[SOURCE EXTRACT]
::::::::

Content consumers online now, whether among the highly connected or using the internet for the first time, are looking for the right information available to them at the right time. They don't necessarily want long, encyclopedic content, but instead prefer snippets of information served to them just when they need it. And they learn through more immersive experiences - video, augmented reality, interactive graphics - rather than long form text. Even beyond that, huge portions of the world can't access our content for a number of reasons: they don't have internet access, they can't read, their languages don't have keyboard support, there isn't content in their language. The internet as a whole is evolving to meet these changing needs. Messaging apps support walkie-talkie like communication, Google serves just the right answer to any question (in English), and language support for smaller languages is growing cross-platform. Our infrastructure needs to meet these needs.

Derk-Jan Hartman Complexity, Gadgets, Strategy, Tools, User Experience Advancing the Contributor Experience Evolving the MediaWiki Architecture

Growing and complexity

Our strategy is pointing us towards a bold and inclusive world in terms of projects and people. Almost by definition this will lead to increased complexity, not simply of our technology, but also of how to deliver to and to enable people to make use of our technology.

In the last few years we have spent energy in creating more api's and a more service oriented architecture. An area where we however have not made such major changes is how we design for and work with the front end of the software, which is where the majority of people are actually using all the other stuff we make.

Here we continue to think in larger products and problems to solve, and quite often tend to fail and even clash with our own 'customers'. By taking on a more diverse strategy, we risk being even more vulnerable to this. I have two suggestions:

Smaller engineering. Allowing more time for smaller projects, smaller bugs, smaller tests of ideas and refinement of existing software. Let's embrace the success of Community Wishlists and be closer to our communities by writing more Gadgets or tools (toolforge) when we can, instead of going for 'the big fix'. Have three 1 week tests instead of one 6 month beta. etc. Fix small bugs that annoy many and that make our website feel amateurish, and improve the experience for everyone. Working more often on the needs of smaller projects, giving them a bigger voice and sprucing up our own solutions by gaining a more diverse experience. Be closer to our communities by working nearer to them.

::::::::

[INSTRUCTIONS FOR THE TASK]
Can you repeat the strategy text word for word from "In the last" to "stuff we make."? Work from the strategy text alone; the material plays no part here.

[PROVIDED DATA]
::::::::

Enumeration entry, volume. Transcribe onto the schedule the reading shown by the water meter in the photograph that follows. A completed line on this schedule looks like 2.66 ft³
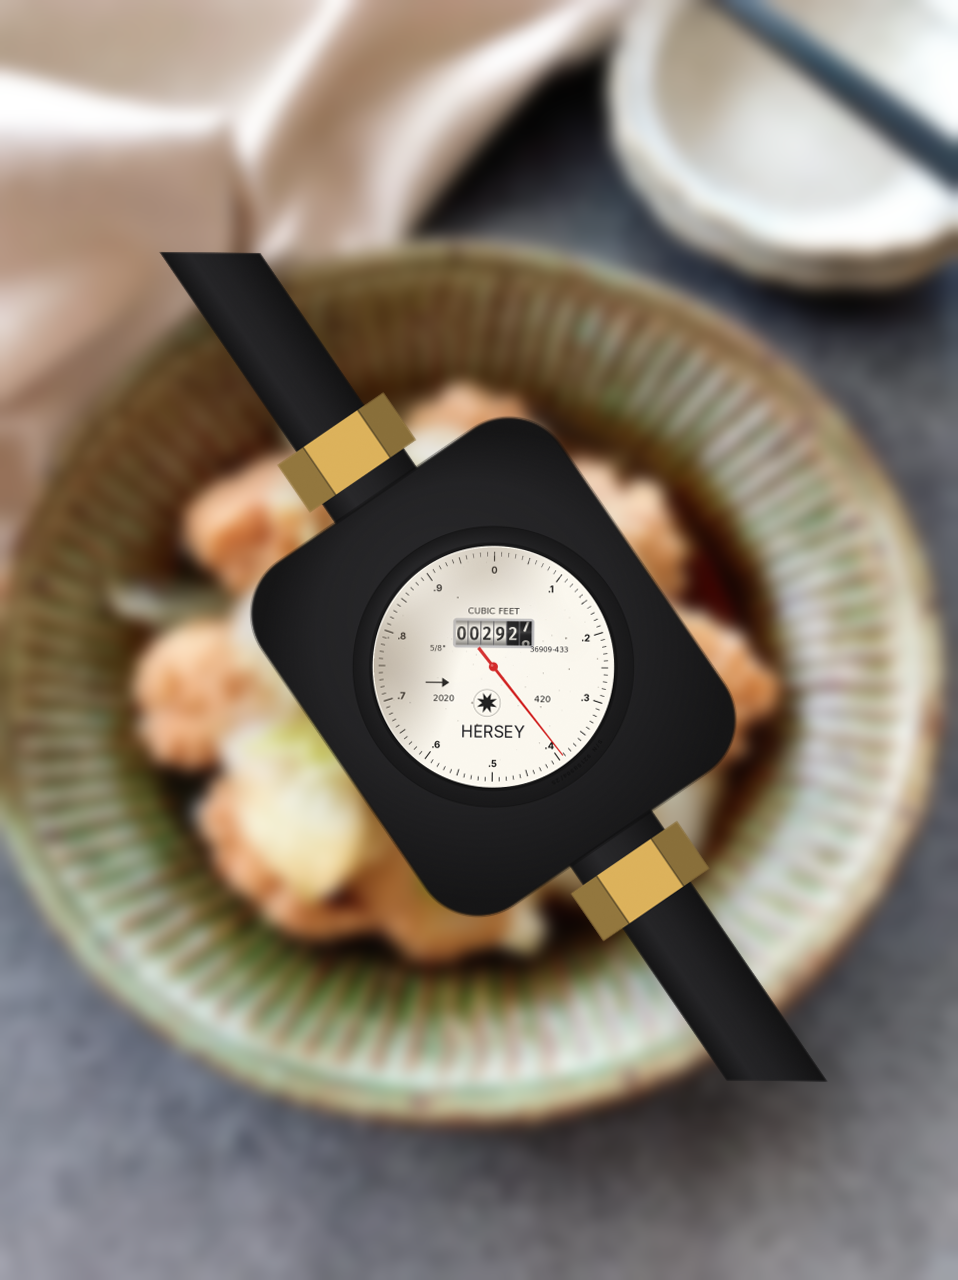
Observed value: 2927.39 ft³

::::::::

[WRITTEN SOLUTION]
In the last few years we have spent energy in creating more api's and a more service oriented architecture. An area where we however have not made such major changes is how we design for and work with the front end of the software, which is where the majority of people are actually using all the other stuff we make.